Still, Brodhead’s job is exhausting and all-consuming, especially after 13 years, Cindy said.

The hardest thing he’s gone through as president? She says that’s an easy one—the lacrosse scandal, by far.

The drama certainly took a toll on both of them, she said. But hard situations were nothing new to either. With Cindy working as a lawyer and President Brodhead serving as a dean of Yale for 11 years, they had encountered their fair share of terrible events and circumstances, which Cindy said “just have to be faced up to and dealt with.”

“I thought when we came here that we’d seen every kind of terrible there was,” she said. “That turned out not to be true.”

Her solution to handling the curveballs is simply to soldier on. She doesn’t want to dwell on lacrosse, a matter put to rest long ago. Her description of that era in Brodhead’s presidency is ended with “what doesn’t kill you makes you stronger.”

Even after handling that, President Brodhead’s tenure wasn’t exactly easy, and Cindy said that throughout his time at Duke, he’s become even more calm in the face of adversity.

“He’s become stronger and recognized that some things you can control, and some things you can’t control, and you have to figure out the difference,” she said.

Brodhead certainly received negative feedback for his handling of lacrosse but Cindy said that aspect of his life hasn’t reached her. She never hears criticism of either herself or President Brodhead, she said.

“It wouldn't surprise me if all kinds of people have criticisms of me, I can imagine criticisms of myself,” she said. “But I can honestly say to you that people have been enormously kind to me.”

People don’t even criticize her husband in front of her—then again, they might realize it wouldn’t do them any good, she said.

Some view Cindy as a way to get something from Duke like money, noted Barker French, a Duke alum who founded and chairs the East Durham Children’s Initiative, a program which Cindy has been involved with that creates a pipeline of services for children from birth to college or career. But she has much more to offer than that, he said.

“She is a really great rep for Duke by virtue of what she does for the community.”

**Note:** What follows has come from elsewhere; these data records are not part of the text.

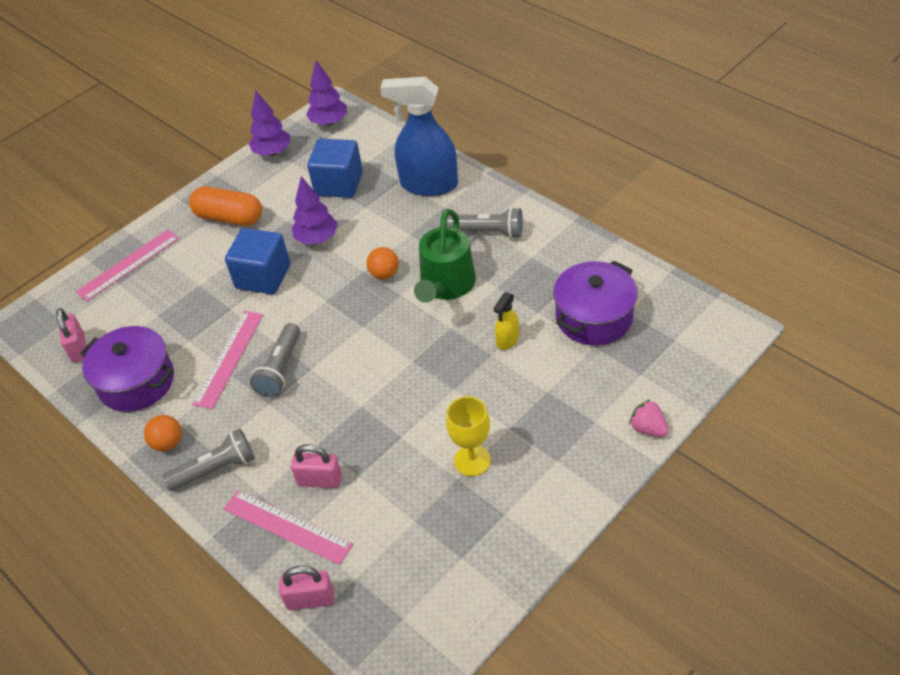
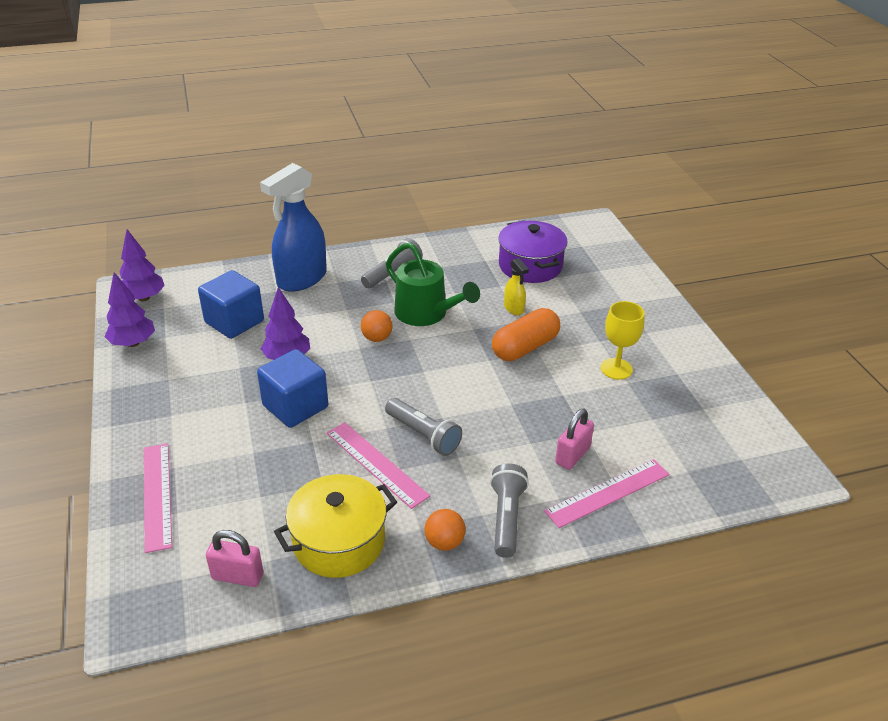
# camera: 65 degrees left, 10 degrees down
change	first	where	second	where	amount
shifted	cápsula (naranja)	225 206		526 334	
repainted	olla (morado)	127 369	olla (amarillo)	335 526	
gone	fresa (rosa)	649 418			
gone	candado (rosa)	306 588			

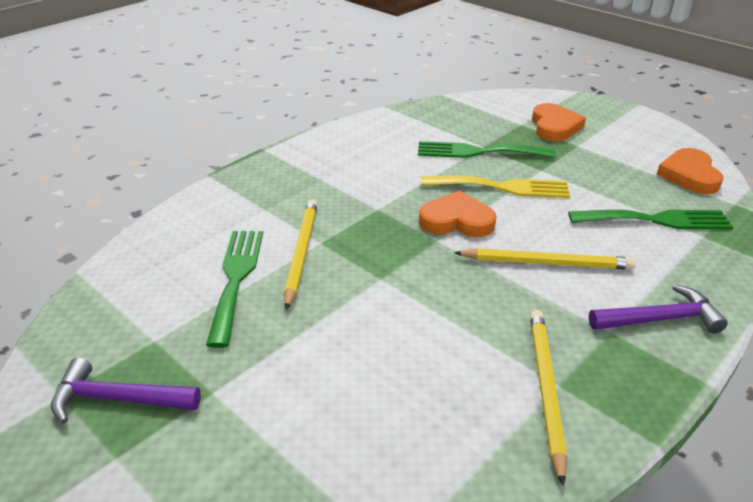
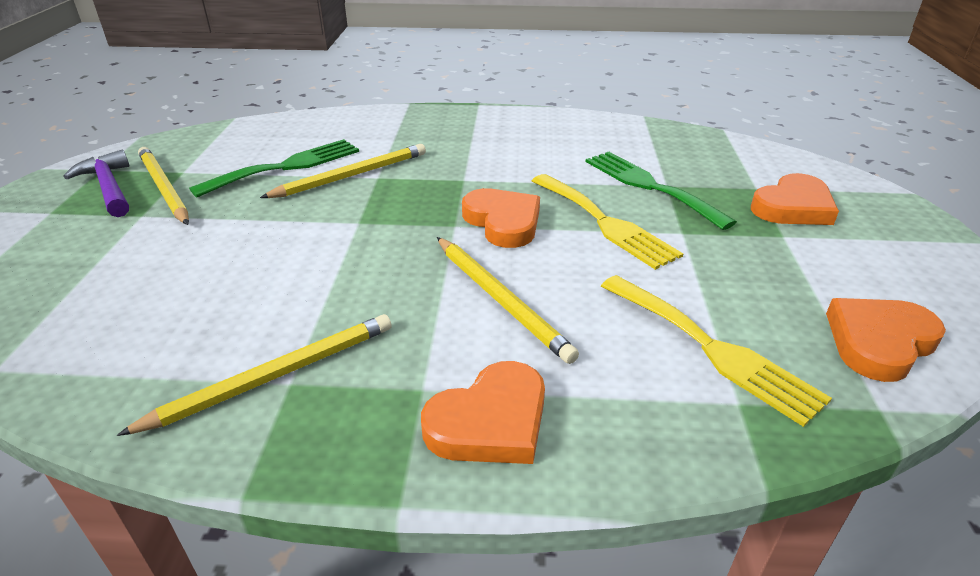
# camera: 50 degrees right, 0 degrees up
change	first	where	second	where	amount
repainted	tenedor (verde)	650 219	tenedor (amarillo)	716 351	
swapped	martillo (morado)	658 308	corazón (naranja)	483 412	
new			lápiz (amarillo)	163 186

Soon, people won’t pursue Cindy for her influence at Duke—the end of President Brodhead’s tenure is quickly approaching, and Vincent Price is preparing to assume the role.

Cindy said that she’s become acquainted with the Prices—whom she thinks will be great for Duke—during their trips to Durham. While President Brodhead has worked with Vincent to ready him for Duke’s top position, Cindy has spent time with his wife Annette, showing her the Hart House and talking with her about what she might do with it when they move in this summer.

She also has advice for Annette as the wife of a president, but those tips remain between the two of them.

“You know you have to be careful about giving people advice because the main thing about this role is that everyone will do it differently, but I do have pieces of advice,” Cindy said.

She’ll certainly miss living in the Hart House, with its voluminous outdoor space, study room with built-in bookshelves, staff of caterers and florists ready to transform it into the perfect party destination at a moment’s notice. And more importantly, memories of holidays spent with loved ones and friends in their haven within Duke’s campus.

When talking about the future, Cindy admits that she and her husband are kind of bad at planning. For past 13 years, life has come at them, and they’ve had to react.

“There’s always just so much on offer to do that we can select the things we would like to do,” she said. “But now we have to figure out.”

They might travel, they’ll definitely spend time with their new granddaughter. And President Brodhead has said in the past that they will continue to be part of Duke life.

“Dick has had such an absorbing career and such all absorbing roles for the past 25 years,” she said. “I think we’ll just step back a bit and try to regain a perspective of the broader world.”